_Your assignment_
Go through the data and retrieve each line that includes the string "Documents".

--- Dataset excerpts Enclosed Below ---

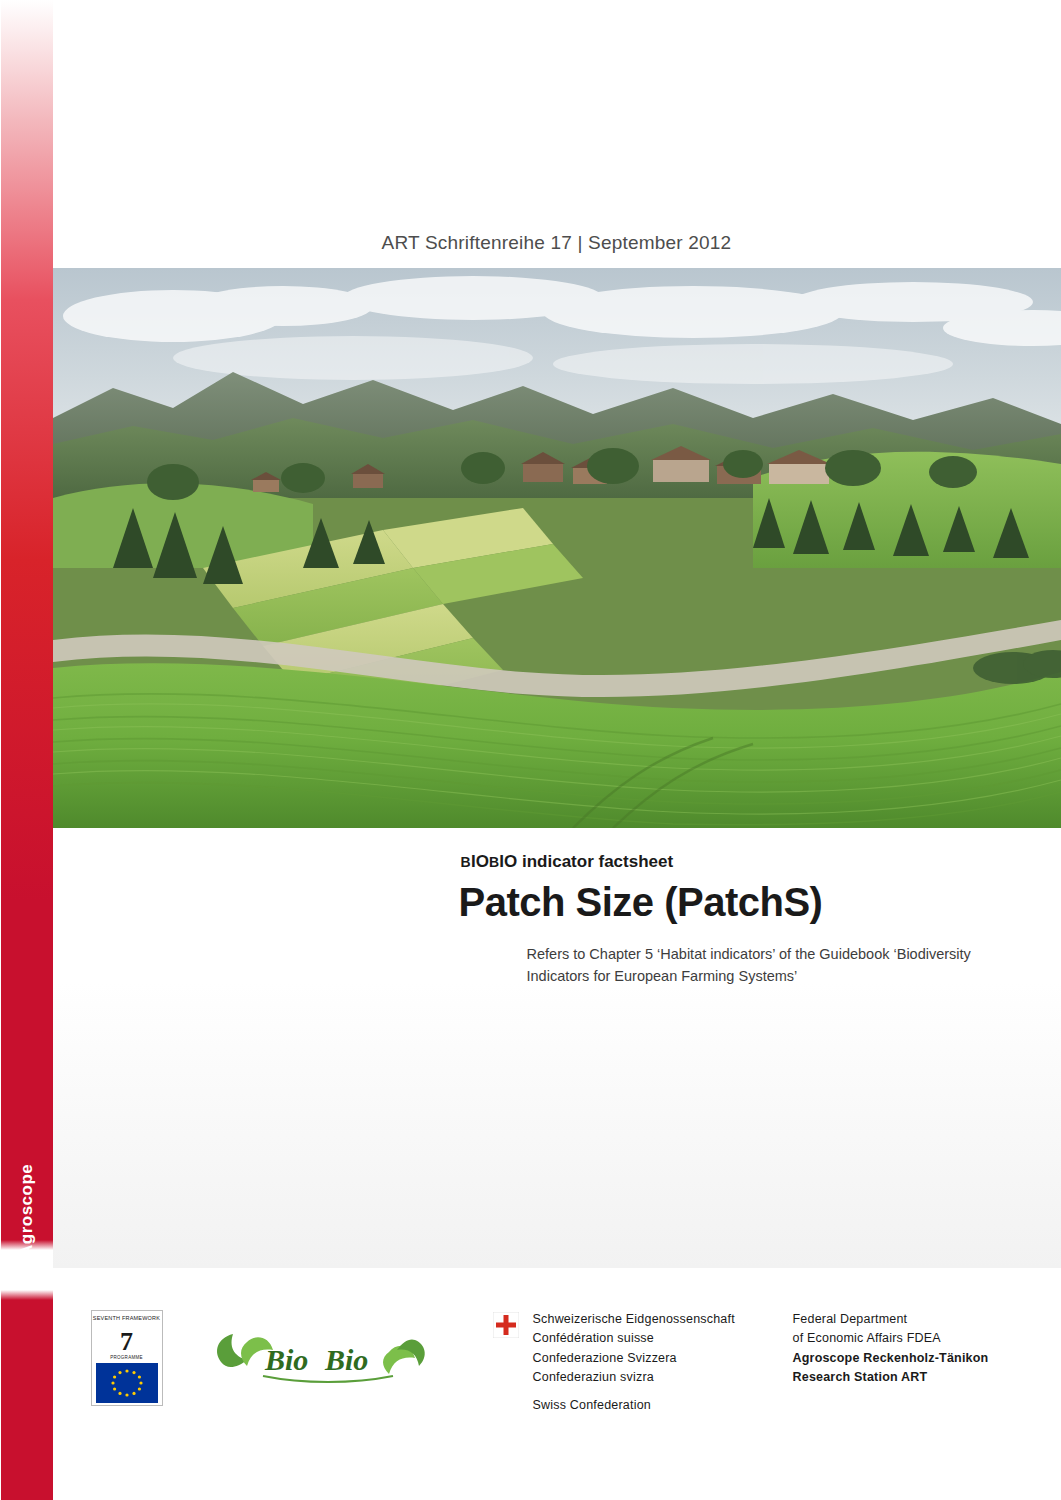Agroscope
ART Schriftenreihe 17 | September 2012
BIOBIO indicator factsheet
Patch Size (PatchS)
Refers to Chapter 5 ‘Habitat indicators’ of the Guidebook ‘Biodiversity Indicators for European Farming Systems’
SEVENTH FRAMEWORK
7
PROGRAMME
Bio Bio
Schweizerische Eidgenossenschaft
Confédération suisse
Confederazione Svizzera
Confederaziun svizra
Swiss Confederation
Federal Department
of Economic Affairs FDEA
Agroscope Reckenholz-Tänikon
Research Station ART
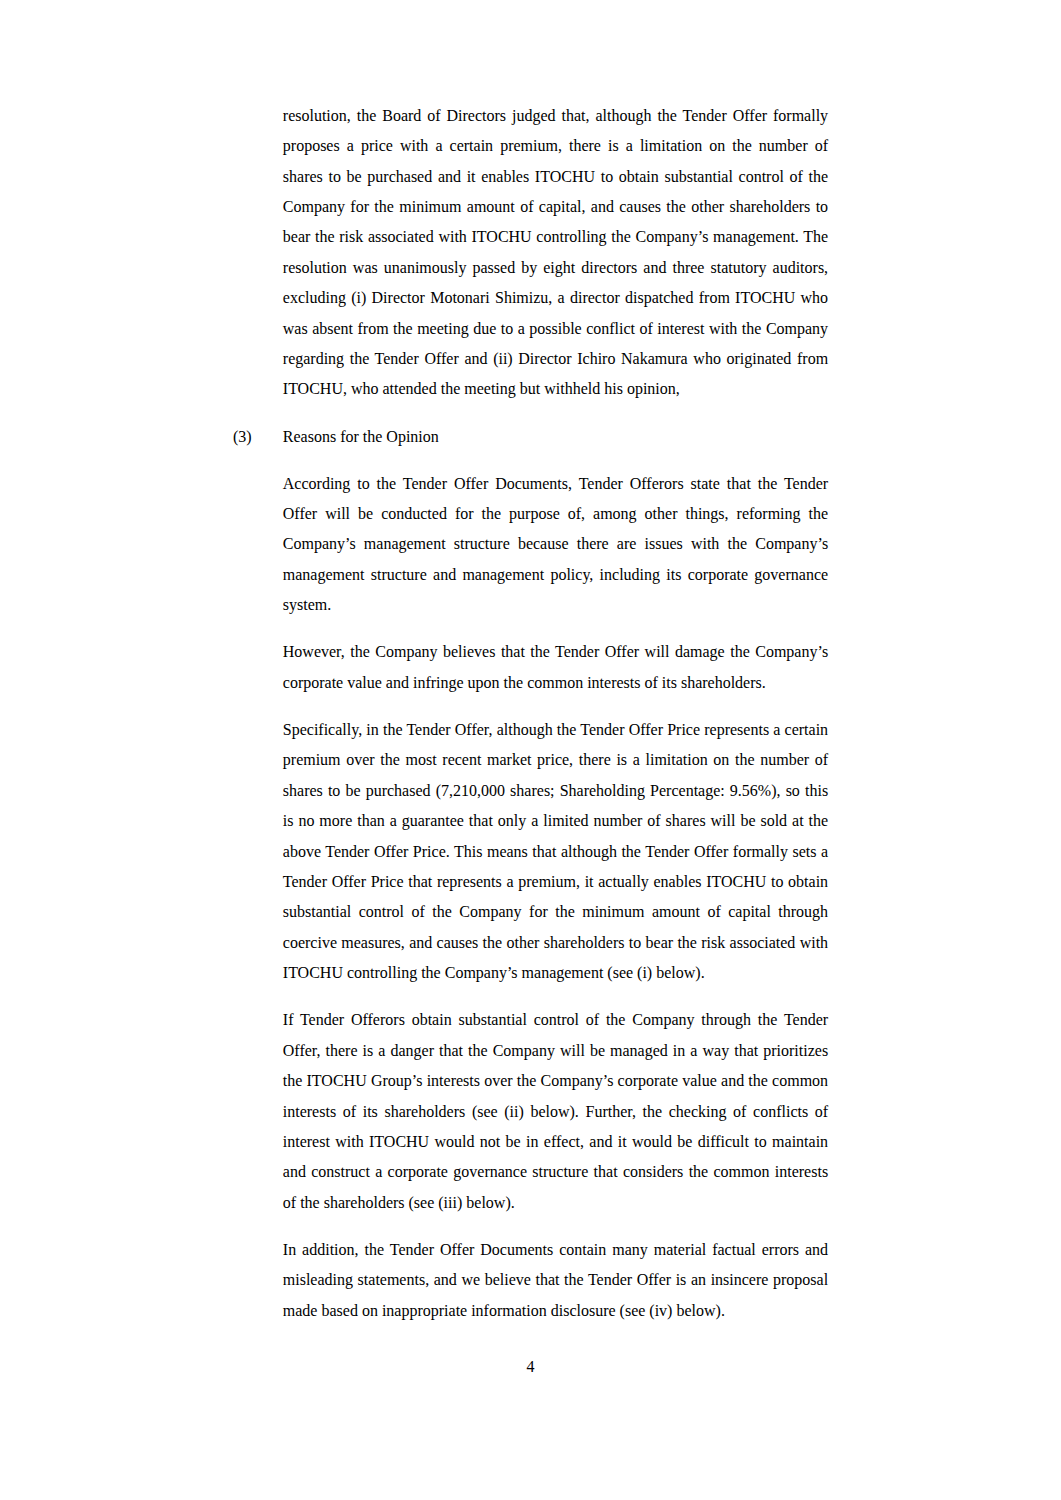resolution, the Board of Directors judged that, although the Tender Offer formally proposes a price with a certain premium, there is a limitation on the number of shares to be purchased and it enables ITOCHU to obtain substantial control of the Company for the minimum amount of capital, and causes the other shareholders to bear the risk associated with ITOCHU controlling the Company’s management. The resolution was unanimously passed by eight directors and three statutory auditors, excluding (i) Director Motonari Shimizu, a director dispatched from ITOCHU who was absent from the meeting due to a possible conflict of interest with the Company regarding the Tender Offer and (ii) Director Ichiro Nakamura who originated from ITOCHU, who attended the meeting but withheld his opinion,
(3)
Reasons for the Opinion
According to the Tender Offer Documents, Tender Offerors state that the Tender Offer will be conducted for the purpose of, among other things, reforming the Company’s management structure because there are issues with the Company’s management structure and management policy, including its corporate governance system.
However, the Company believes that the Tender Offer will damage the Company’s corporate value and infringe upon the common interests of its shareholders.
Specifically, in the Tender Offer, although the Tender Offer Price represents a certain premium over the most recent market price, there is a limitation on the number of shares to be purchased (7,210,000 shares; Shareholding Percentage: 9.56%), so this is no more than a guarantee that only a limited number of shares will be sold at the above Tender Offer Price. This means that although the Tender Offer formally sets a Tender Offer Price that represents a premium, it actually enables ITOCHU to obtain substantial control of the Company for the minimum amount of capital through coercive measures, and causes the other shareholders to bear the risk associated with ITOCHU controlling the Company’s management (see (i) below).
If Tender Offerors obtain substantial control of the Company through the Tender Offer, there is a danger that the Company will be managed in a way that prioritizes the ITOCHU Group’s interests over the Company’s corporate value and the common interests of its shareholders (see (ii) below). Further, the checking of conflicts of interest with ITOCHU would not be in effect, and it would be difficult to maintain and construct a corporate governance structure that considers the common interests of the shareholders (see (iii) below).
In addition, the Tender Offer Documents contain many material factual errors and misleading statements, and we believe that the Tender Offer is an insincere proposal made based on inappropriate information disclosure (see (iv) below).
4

--- End of Enclosed Dataset excerpts ---

_Answer for this exercise_
According to the Tender Offer Documents, Tender Offerors state that the Tender Offer will be conducted for the purpose of, among other things, reforming the Company’s management structure because there are issues with the Company’s management structure and management policy, including its corporate governance system.
In addition, the Tender Offer Documents contain many material factual errors and misleading statements, and we believe that the Tender Offer is an insincere proposal made based on inappropriate information disclosure (see (iv) below).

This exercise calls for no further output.